The seahorse is a very cute animal, and the cute baby seahorse is particularly touching. Here are 12 pictures of the most popular baby seahorse.
Baby seahorses look exactly like their parents-just smaller and cuter. Like parents, baby seahorses are very poor swimmers. Their small size and poor swimming skills lead to a very low survival rate: only 5 out of every 1,000 baby seahorses can reach adulthood healthily.
In order to understand why there is a pink seahorse baby, we must start with its parents. Male seahorses and female seahorses perform a "courtship dance" in the early morning, with their tails intertwined and swimming in the water, and sometimes they even change color.
Finally, when the hippocampus passed the love period, the male hippocampus began to use its kangaroo-like pouch to pump water, showing its empty pouch to the female hippocampus, and suggesting that it was ready to accept eggs. Then, they spiral from mouth to mouth and perform a mating dance.
With their bodies attached to each other, the female seahorse uses its tubular ovipositor to lay 50 to 2,000 eggs into the male seahorse's pouch. The male hippocampus gently shakes to let the egg enter the hatching cavity. After successful fertilization, the fertilized egg will adhere to the spongy inner wall of the nursing bag. After laying eggs, the female hippocampus will swim away, leaving the child-rearing work to the male hippocampus.
When everything is ready, the male seahorse's pouch is sealed to protect the future seahorse baby.

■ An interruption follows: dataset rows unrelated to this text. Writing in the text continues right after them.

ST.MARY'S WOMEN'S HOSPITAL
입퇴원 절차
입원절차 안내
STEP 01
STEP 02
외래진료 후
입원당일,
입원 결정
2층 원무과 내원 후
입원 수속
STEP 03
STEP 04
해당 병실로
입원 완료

During pregnancy, the male hippocampus will produce a prolactin, feed the fertilized egg and adjust the salinity of the water in the nursing bag to ensure that the future hippocampus baby can adapt to the marine environment after birth.

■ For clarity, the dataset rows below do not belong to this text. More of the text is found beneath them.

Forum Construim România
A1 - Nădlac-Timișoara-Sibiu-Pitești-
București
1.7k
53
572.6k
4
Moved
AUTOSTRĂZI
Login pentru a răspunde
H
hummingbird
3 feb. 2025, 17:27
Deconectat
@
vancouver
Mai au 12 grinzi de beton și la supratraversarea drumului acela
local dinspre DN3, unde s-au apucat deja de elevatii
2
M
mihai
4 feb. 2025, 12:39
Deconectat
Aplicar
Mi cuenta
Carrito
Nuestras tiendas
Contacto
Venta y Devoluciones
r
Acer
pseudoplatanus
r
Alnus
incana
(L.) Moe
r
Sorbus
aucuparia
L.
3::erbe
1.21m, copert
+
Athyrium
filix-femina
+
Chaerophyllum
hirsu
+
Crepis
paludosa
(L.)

It takes about 10 to 25 days for the baby hippocampus to incubate. At that time, the muscles of the male hippocampus begin to contract and push the baby hippocampus out of the pouch. Father seahorse often grabs something, such as seaweed, and begins to distort himself to "expel" the baby seahorse from the pouch. The whole process will last for several hours. If a baby seahorse is unfortunately left in the pouch, it will eventually die and rot, which is bad news for father seahorse, because it may also be infected and eventually die. Another theory holds that during mating, small bubbles containing bacterial infection may also enter the pouch.
Unlike other fish species, seahorse parents don't eat them, which is the most parents can do. Once the baby seahorses leave the pouch, they will survive on their own. The first thing they need to do is to catch something to avoid being washed away by the ocean air. Once they find their own support, they can start to feed-usually on tiny creatures in the ocean.
In the first few days, baby seahorses face a lot of survival challenges. In addition to being washed into the water where the temperature is too high or too low to live, they may also become the prey of predators.
Sadly, baby seahorses have to face more than just threats from nature. Environmental pollution and habitat loss caused by human activities make the number of baby seahorses that can be found in the natural environment less and less. In addition, marine fishing further reduced the number of adult seahorses, which in turn led to a decrease in population. These comprehensive factors lead to the survival threat of 35 species of hippocampus all over the world.
In order to curb the decreasing trend of seahorse species, aquariums all over the world are trying to breed artificially. Because the little hippocampus needs special food to survive, this problem still faces great challenges at present.
Fortunately, some success has been achieved in hippocampus culture recently. Ideally, we will find a new way to clean up the ocean, and the baby hippocampus can continue to be born and grow in the natural environment.